“Throwback Thursdays” at ClimbingSky feature posts I wrote over 15 years for various blogs. This was first posted on July 21, 2016.
I first read Langston Hughes’s “The Negro Speaks of Rivers” in 1981 when I was living in Chicago. It was part of a volume of Hughes’s poetry that I bought in a used bookstore that was just north of the Loop near an Irish bar that I used to frequent. In my mind now they were right across the street from one another, the bar and the bookstore… but I suspect that time has minimized distances. They may very well have been blocks apart.
It was a place I went to often to spend the afternoon with coffee or Guinness depending on my mood. I usually sat in a booth off the bar and read, most often Yeats or theology. The day I bought the Hughes volume and started reading it the bartender asked what I was reading. He often asked about the books I was reading. I told him Langston Hughes.
“He isn’t Irish,” he said. “But I like the poem about rivers.”
I remember finding the poem in the table of contents and reading it. Later that evening when I was going to meet some friends, I remember walking along the Chicago river with the words of the poem stuck in my head. It has always been one of my favorites
The past years with the madness that is Trump, Langston Hughes’s “The Negro Speaks of Rivers” has come to my mind many times.
Read the poem once or twice yourself. Then listen to a clip of Hughes reading this poem: click here.
Enjoy!
The Negro Speaks of Rivers
I’ve known rivers:
I’ve known rivers ancient as the world and older than the
flow of human blood in human veins.
My soul has grown deep like the rivers.
I bathed in the Euphrates when dawns were young.
I built my hut near the Congo and it lulled me to sleep.
I looked upon the Nile and raised the pyramids above it.

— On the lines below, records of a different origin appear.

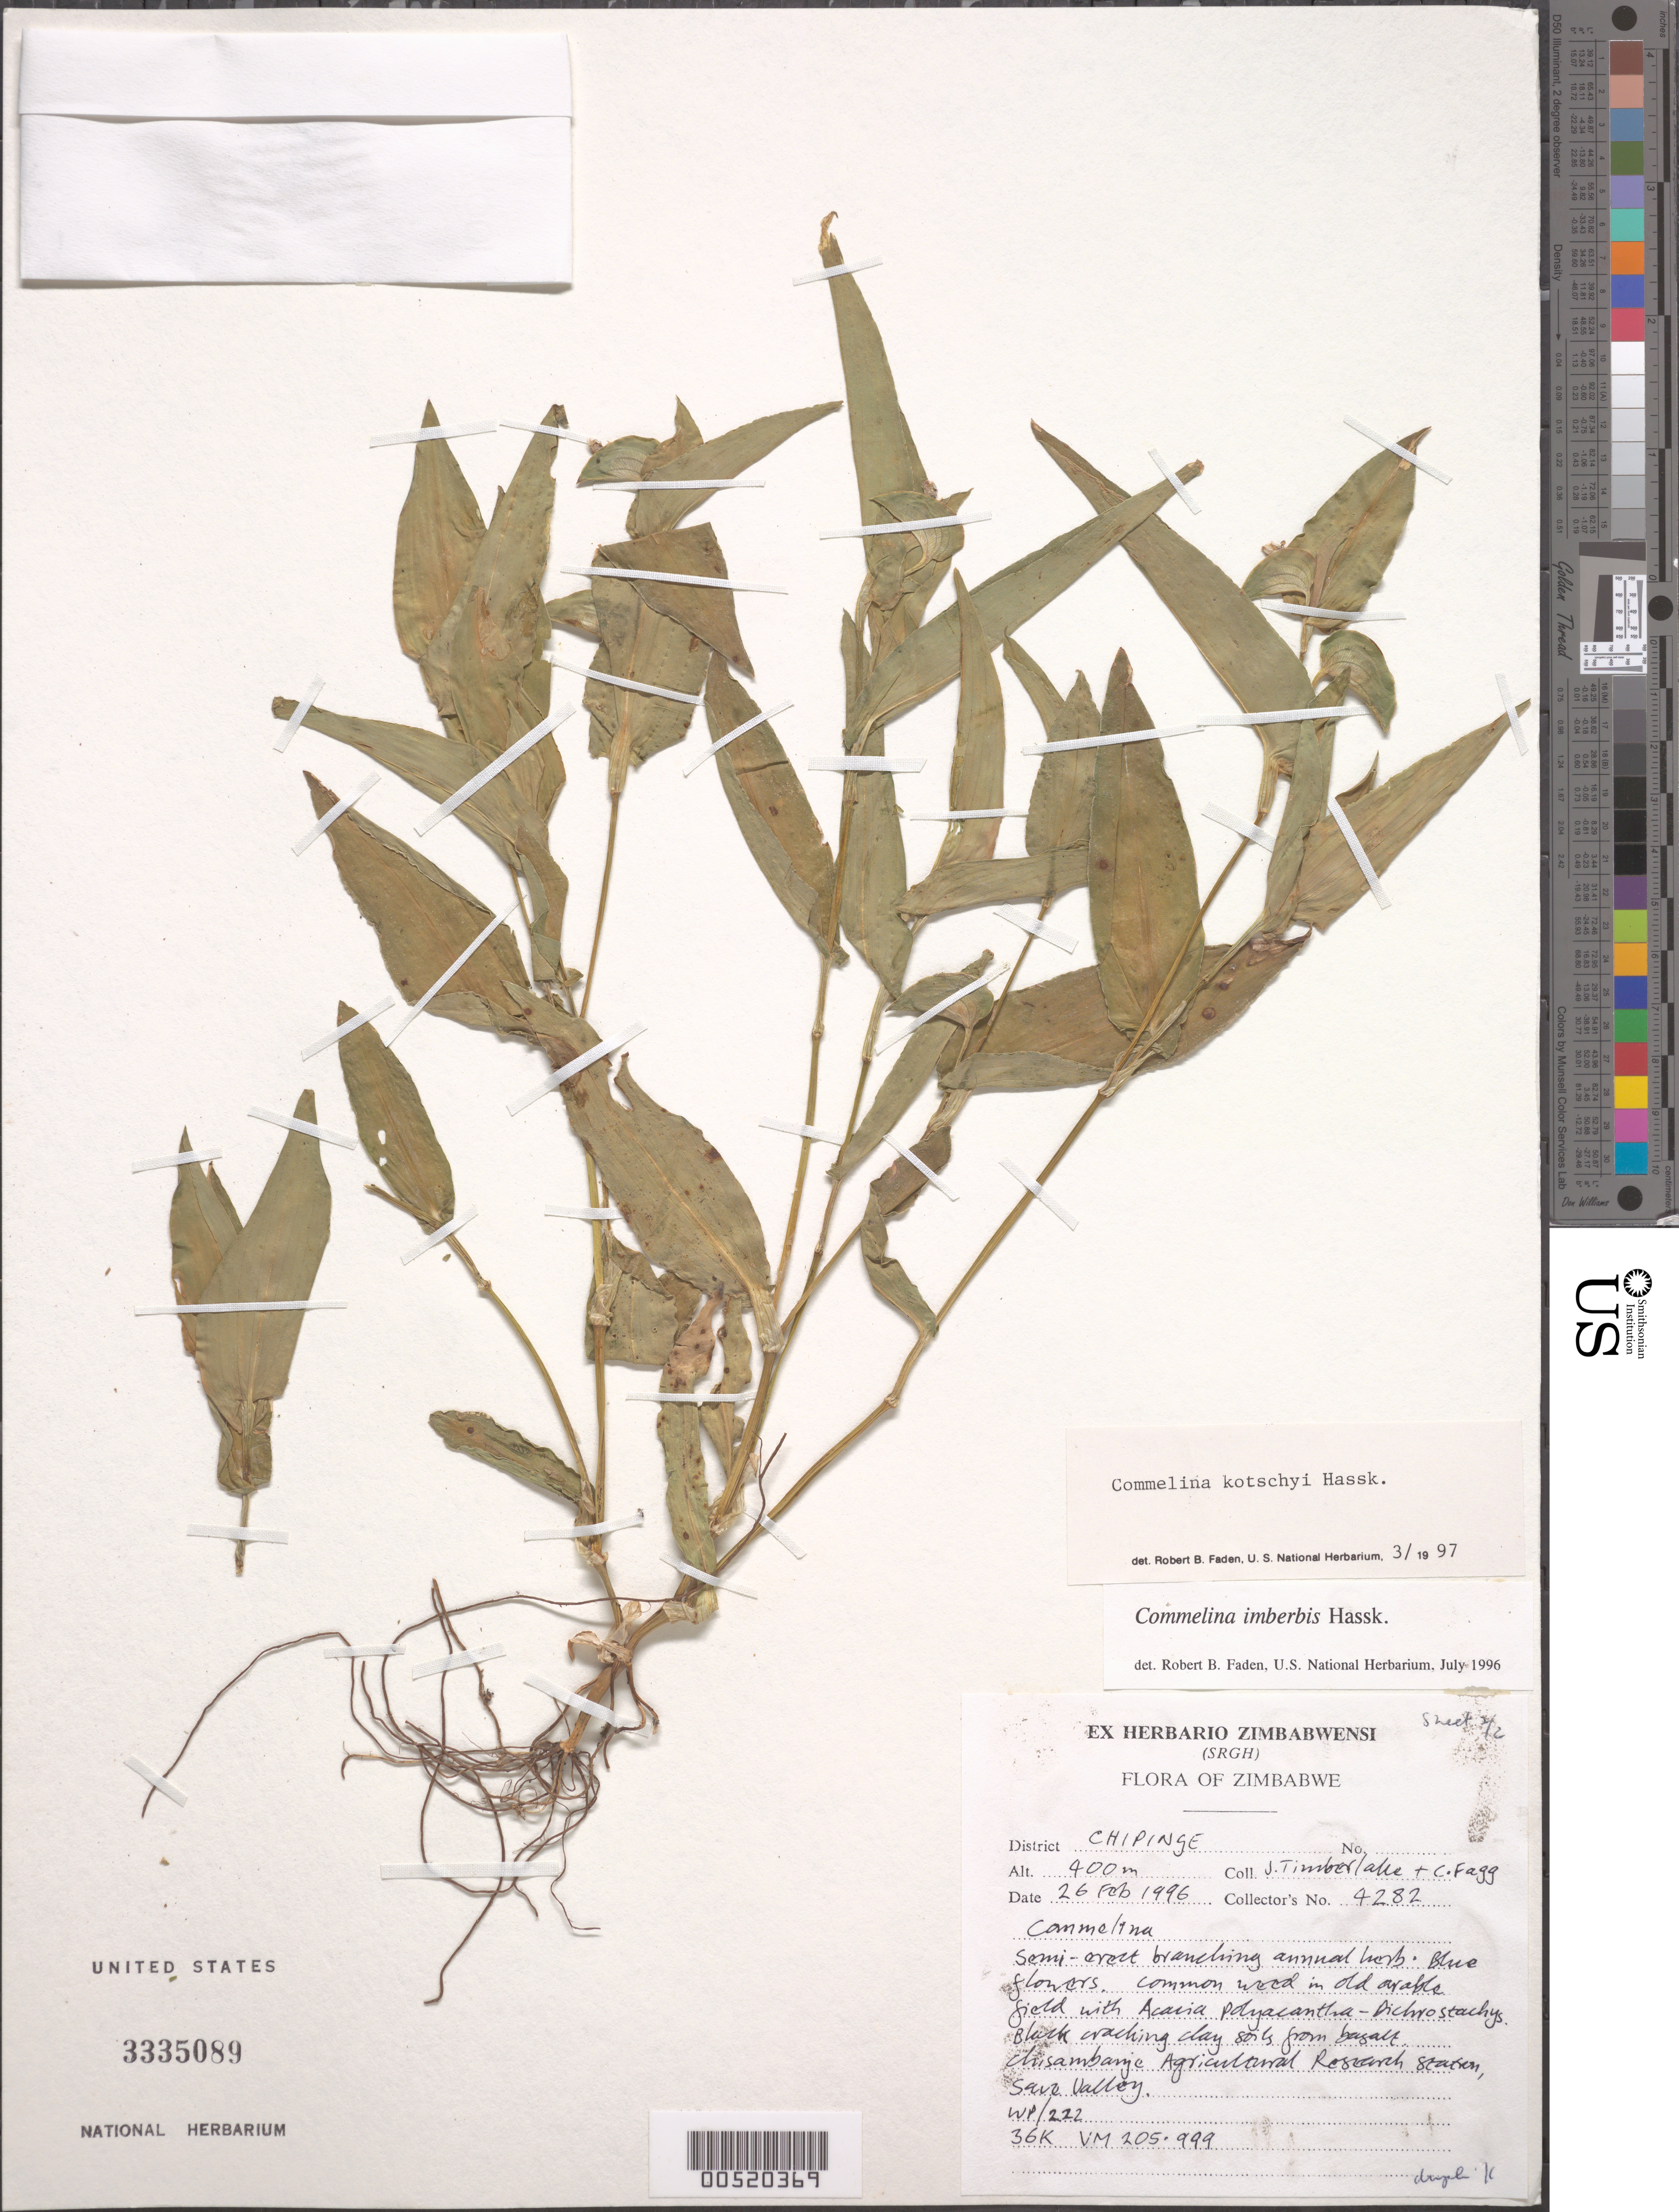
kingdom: Plantae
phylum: Tracheophyta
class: Liliopsida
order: Commelinales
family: Commelinaceae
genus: Commelina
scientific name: Commelina kotschyi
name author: Hassk.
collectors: J. Timberlake & C. Fagg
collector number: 4282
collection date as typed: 26 Feb 1996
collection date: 1996-02-26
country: Zimbabwe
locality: Chipinge, chisambanje agricultural research station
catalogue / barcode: US 3335089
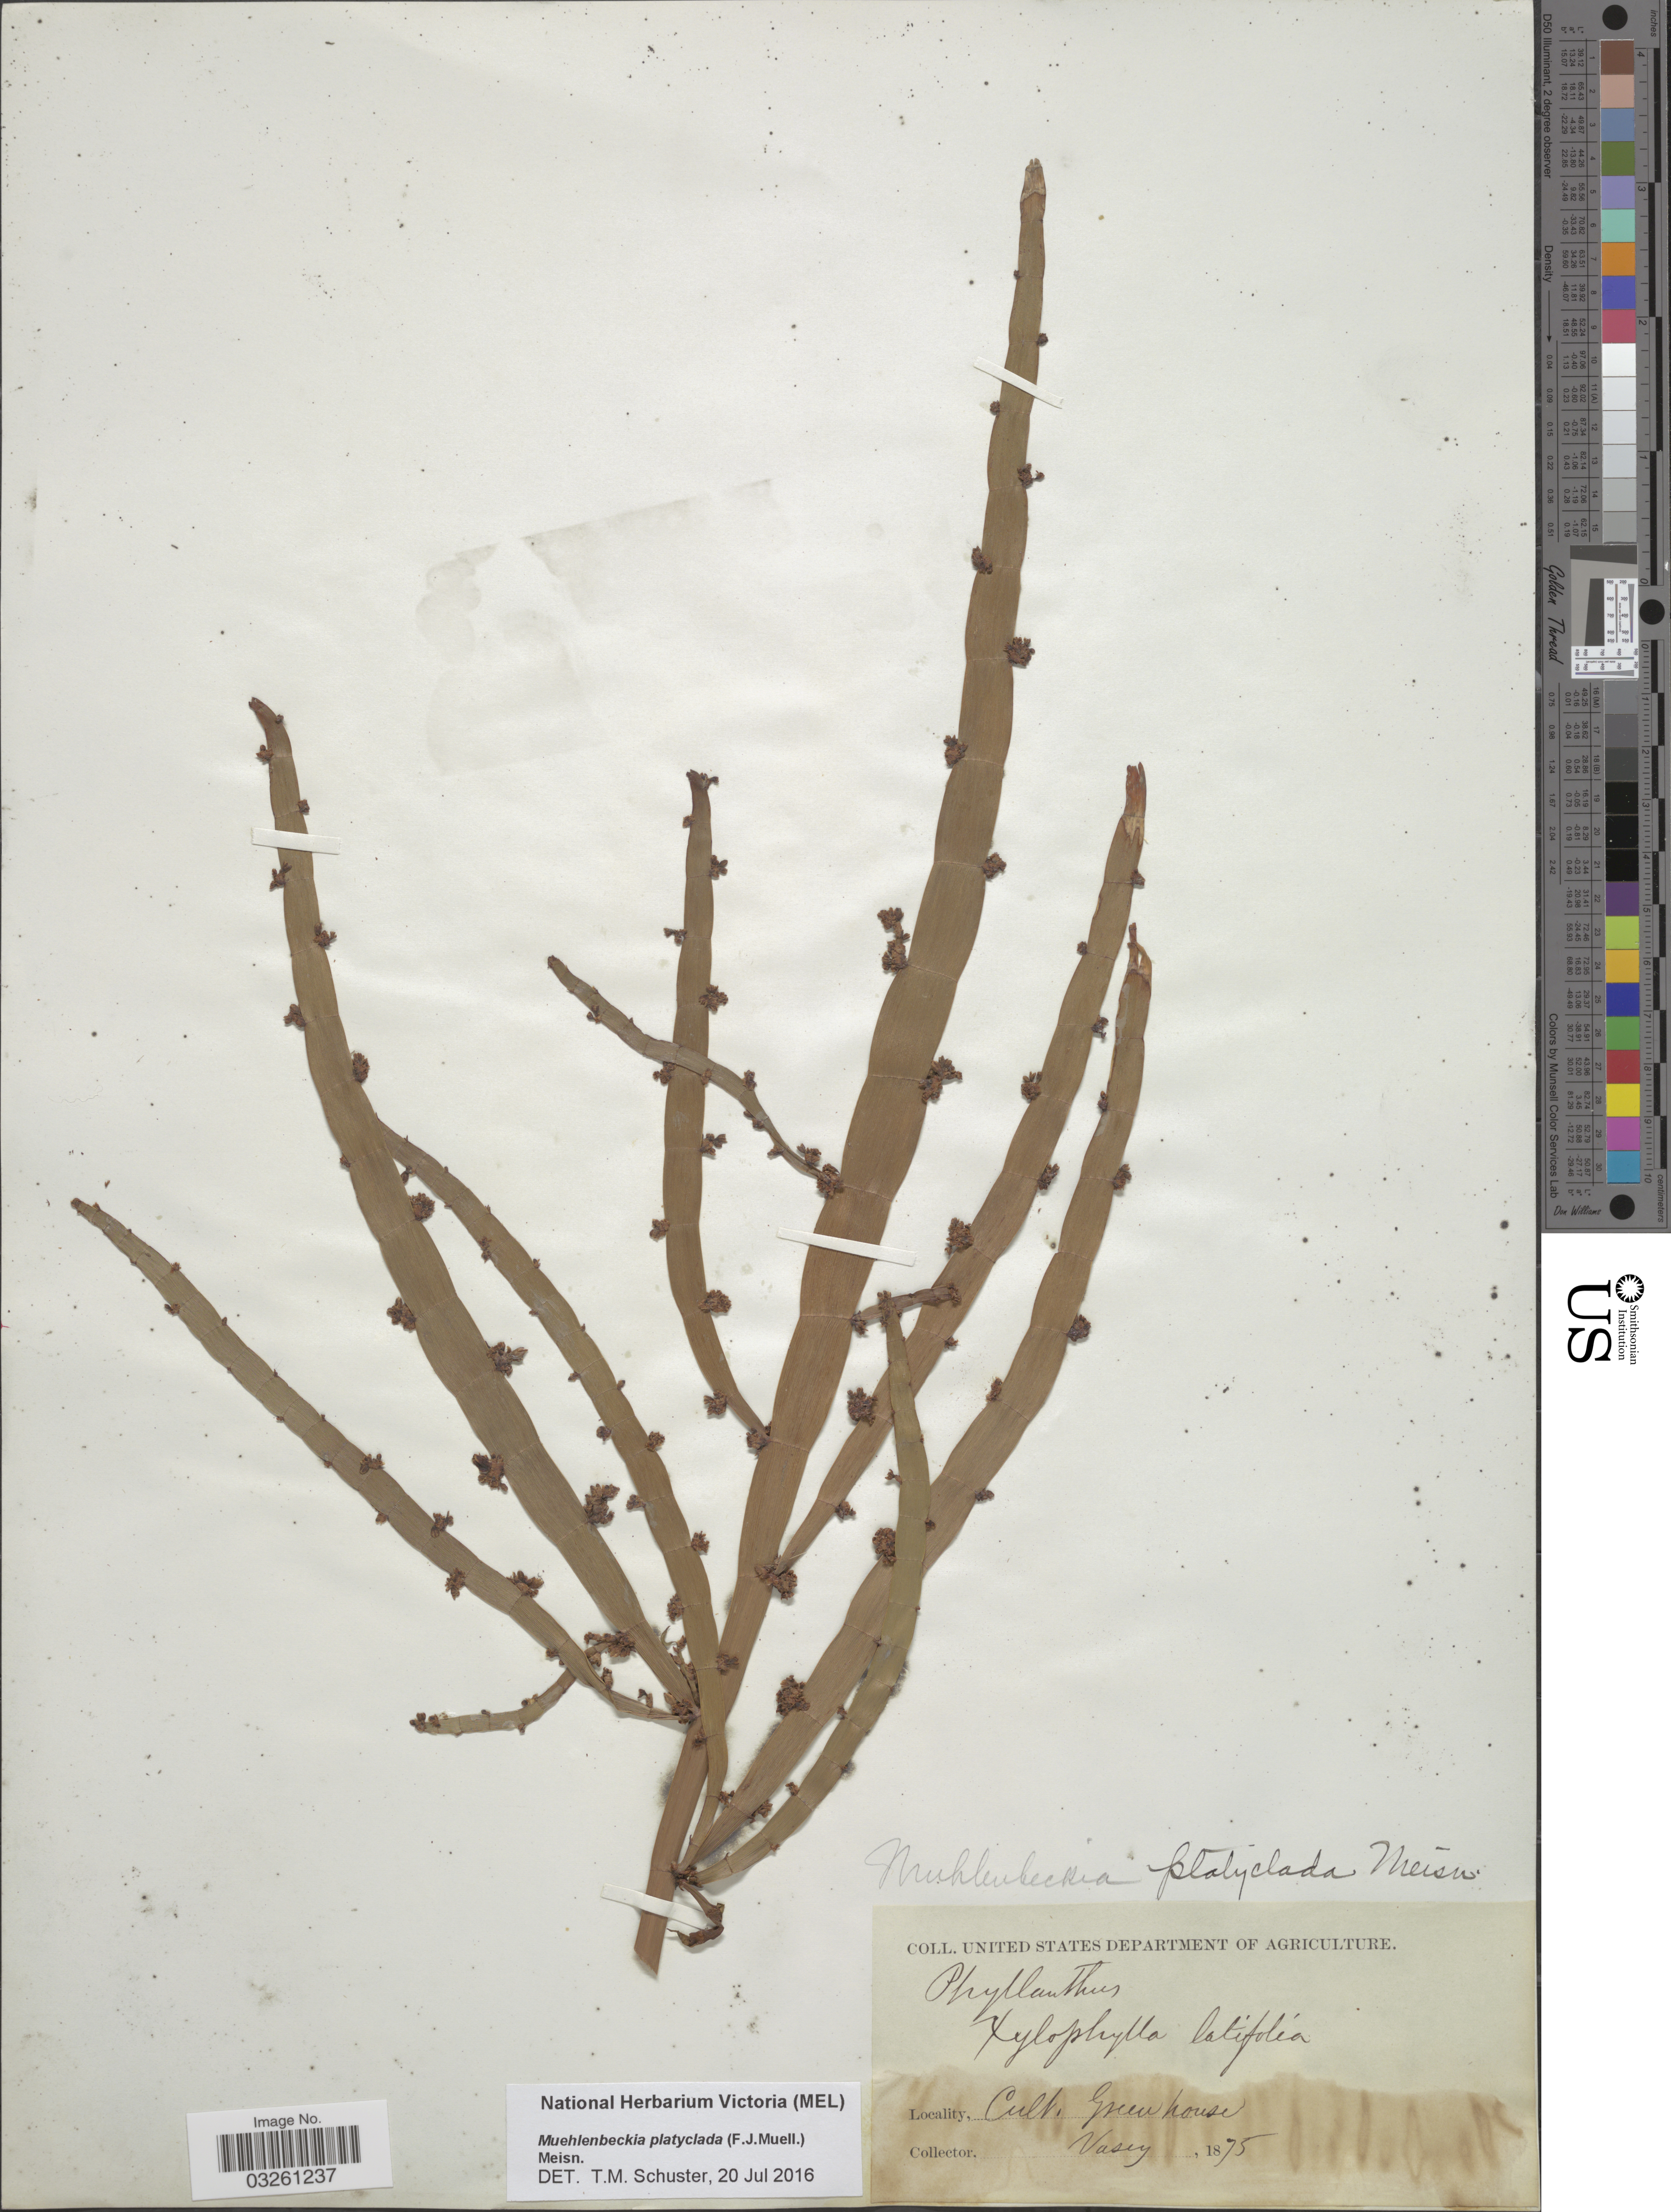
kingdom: Plantae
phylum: Tracheophyta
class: Magnoliopsida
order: Caryophyllales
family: Polygonaceae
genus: Muehlenbeckia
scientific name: Muehlenbeckia platyclada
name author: (F. Muell.) Meisn.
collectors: Vasey, --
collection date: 1875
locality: Greenhouse.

I heard the singing of the Mississippi when Abe Lincoln
went down to New Orleans, and I’ve seen its muddy
bosom turn all golden in the sunset.
I’ve known rivers:
Ancient, dusky rivers.
My soul has grown deep like the rivers.
Listening with a Pencil and My Ear
There are a lot of lines that I have underlined. But it is the refrain that reverberates most in my ear:
My soul has grown deep like the rivers.
Since first reading this poem, I have stood on the banks of many rivers. These lines go through my mind every time. They have even changed the way I see especially now one of the two rivers in my backyard: The Mississippi. That is the beauty and power of poetry. That is a poet and the height of their craft.